Submitted by Matthew on 15 January, 2014 - 12:23

Veteran Trotskyist and Leeds activist Norman Harding passed away in December. He was 84.

For the last 25 years Norman had been a key figure in Leeds Tenants’ Federation and pensioners’ rights campaigns. Before that he was a prominent member of the Socialist Labour League (SLL) and the Workers Revolutionary Party (WRP). He wrote about his experiences in a highly readable and cautionary autobiography Staying Red — Why I Remain A Revolutionary Socialist.

Norman was a shop steward in a textile factory and member of Leeds Labour Party when he joined the SLL in the late 1950s, then the biggest Trotskyist group in Britain. Norman was attracted by the group’s sharp attacks on the still powerful Communist Party.

As a young trade union militant Norman had already clashed with the conservative and bizarre Russian chauvinism of Communist Party shop stewards and union officers. He became one of the SLL’s key organisers in the Labour Party’s youth section, which the group dominated and radicalised until, over-confident after some successes, the SLL walked out in 1963-4.

He helped run workplace bulletins and a local paper for West Yorkshire mining communities called The Miner. Norman thought the work he and others did around the Normanton rent strike of the mid 60s using The Miner as an organising tool was some of the best work the SLL ever did.

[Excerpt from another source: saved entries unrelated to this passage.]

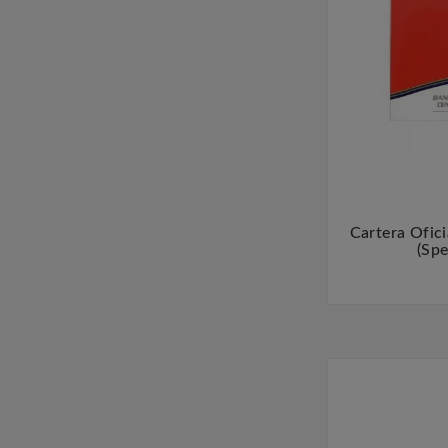
Cartera Ofici
(Spe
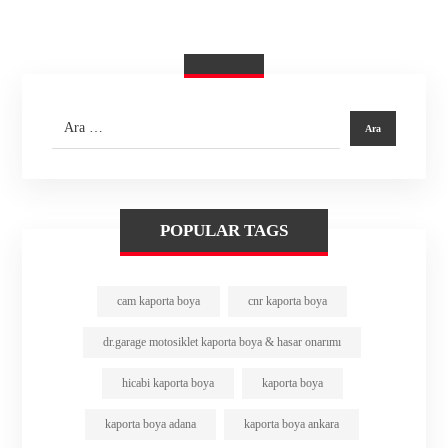
POPULAR TAGS
cam kaporta boya
cnr kaporta boya
dr.garage motosiklet kaporta boya & hasar onarımı
hicabi kaporta boya
kaporta boya
kaporta boya adana
kaporta boya ankara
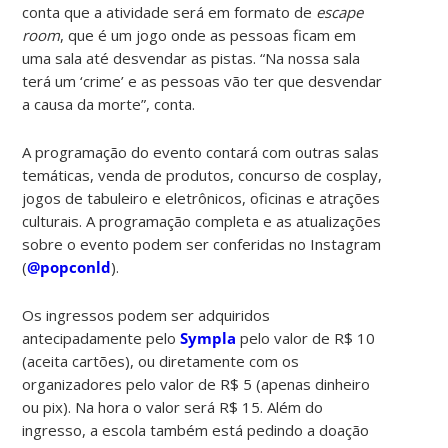
conta que a atividade será em formato de
escape
room
, que é um jogo onde as pessoas ficam em
uma sala até desvendar as pistas. “Na nossa sala
terá um ‘crime’ e as pessoas vão ter que desvendar
a causa da morte”, conta.
A programação do evento contará com outras salas
temáticas, venda de produtos, concurso de cosplay,
jogos de tabuleiro e eletrônicos, oficinas e atrações
culturais. A programação completa e as atualizações
sobre o evento podem ser conferidas no Instagram
(
@popconld
).
Os ingressos podem ser adquiridos
antecipadamente pelo
Sympla
pelo valor de R$ 10
(aceita cartões), ou diretamente com os
organizadores pelo valor de R$ 5 (apenas dinheiro
ou pix). Na hora o valor será R$ 15. Além do
ingresso, a escola também está pedindo a doação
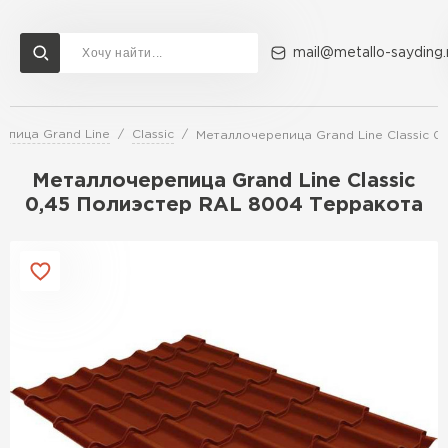
mail@metallo-sayding.
епица Grand Line
Classic
Металлочерепица Grand Line Classic 
Доставка и оплата
Акции
О компании
Контакты
Металлочерепица Grand Line Classic
Перейти в каталог
0,45 Полиэстер RAL 8004 Терракота
ВСЕ ПРОИЗВОДИТЕЛИ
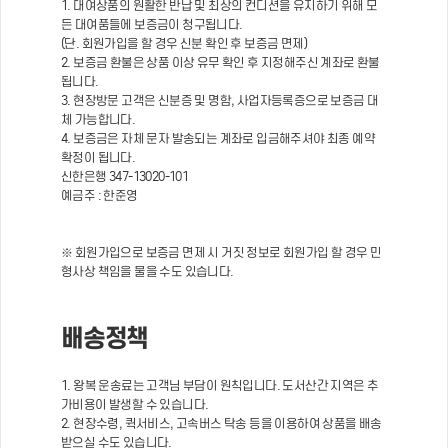
1. 대여상품의 원활한 반납 및 최상의 컨디션을 유지하기 위해 모
든 대여품들에 보증금이 청구됩니다.
(단. 회원가입을 할 경우 신분 확인 후 보증금 면제)
2. 보증금 환불은 상품 이상 유무 확인 후 지정해주신 계좌로 환불
됩니다.
3. 현장방문 고객은 신분증 및 명함, 사업자등록증으로 보증금 대
체 가능합니다.
4. 보증금은 자체 문자 발송되는 계좌로 입금해주셔야 최종 예약
확정이 됩니다.
신한은행 347-13020-101
예금주 : 한준영
※ 회원가입으로 보증금 면제 시 거짓 정보로 회원가입 할 경우 민
형사상 책임을 물을 수도 있습니다.
배송정책
1. 왕복 운송료는 고객님 부담이 원칙입니다. 도서산간 지역은 추
가비용이 발생할 수 있습니다.
2. 현장수령, 퀵서비스, 고속버스 탁송 등을 이용하여 상품을 배송
받으실 수도 있습니다.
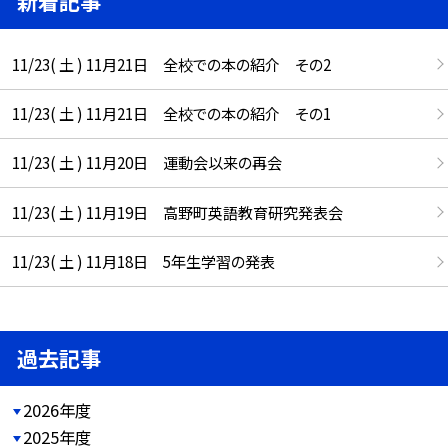
新着記事
11/23( 土 ) 11月21日 全校での本の紹介 その2
11/23( 土 ) 11月21日 全校での本の紹介 その1
11/23( 土 ) 11月20日 運動会以来の再会
11/23( 土 ) 11月19日 高野町英語教育研究発表会
11/23( 土 ) 11月18日 5年生学習の発表
過去記事
2026年度
2025年度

However, its internal life was always authoritarian and became worse. The group was led by Gerry Healy, who became a self-serving bully, and who, in old age, was indicted as a serial sexual predator. Norman claimed he was always wary of Healy and more impressed by the general work the group did.

Later Norman moved to London to help run the print department of the group. He was at the centre of the SLL as it transformed itself into a cult. All work became about building “The Party” (the SLL changed its name to the Workers’ Revolutionary Party, WRP). A lot was about building Healy’s cult of personality.

The WRP became ever more shrill in their catastrophic revolutionary predictions and support for “anti-imperialist” nationalist or Stalinist dictators.

Norman talked about a number of farcical and horrific run-ins he had with Healy and other senior party members. He had particular contempt for Vanessa and Corin Redgrave, whom he feels Healy indulged and pampered because they were famous actors. (Healy once bollocked Norman for praising non-member Lynne Redgrave’s acting ability over her sister Vanessa’s!) Healy shouted at Norman for complaining about Corin cutting in front of print workers in a queue. Norman once was rung up by one of Healy’s assistants and asked to buy the great man some Jaffa Cakes at 3 am. Failure to complete such tasks were signs of revolutionary weakness.

Norman became part of the group in the WRP leadership that denounced and expelled Healy in the mid-1980s. He says that, once he found out about the true nature of what Healy was up to, he acted. Others have argued that earlier suspicions should have been acted upon.

Norman left the rump WRP and moved back to Leeds. Outside the horrendous atmosphere of the WRP he thrived; he married and threw himself into organising tenants’ struggles. He wasn’t in a group, but still regarded himself as a revolutionary socialist.

Norman Harding’s life begs a question though. Why did he stay in a central position in the WRP so long if he knew Healy was a deluded bully and the political direction of the party was disastrous? It is also unclear if he moved away from all of the Healyite orthodoxies.

Norman Harding’s life reminds us that even the most committed revolutionaries cannot separate their campaigning activity from the fight for healthy democratic organisations.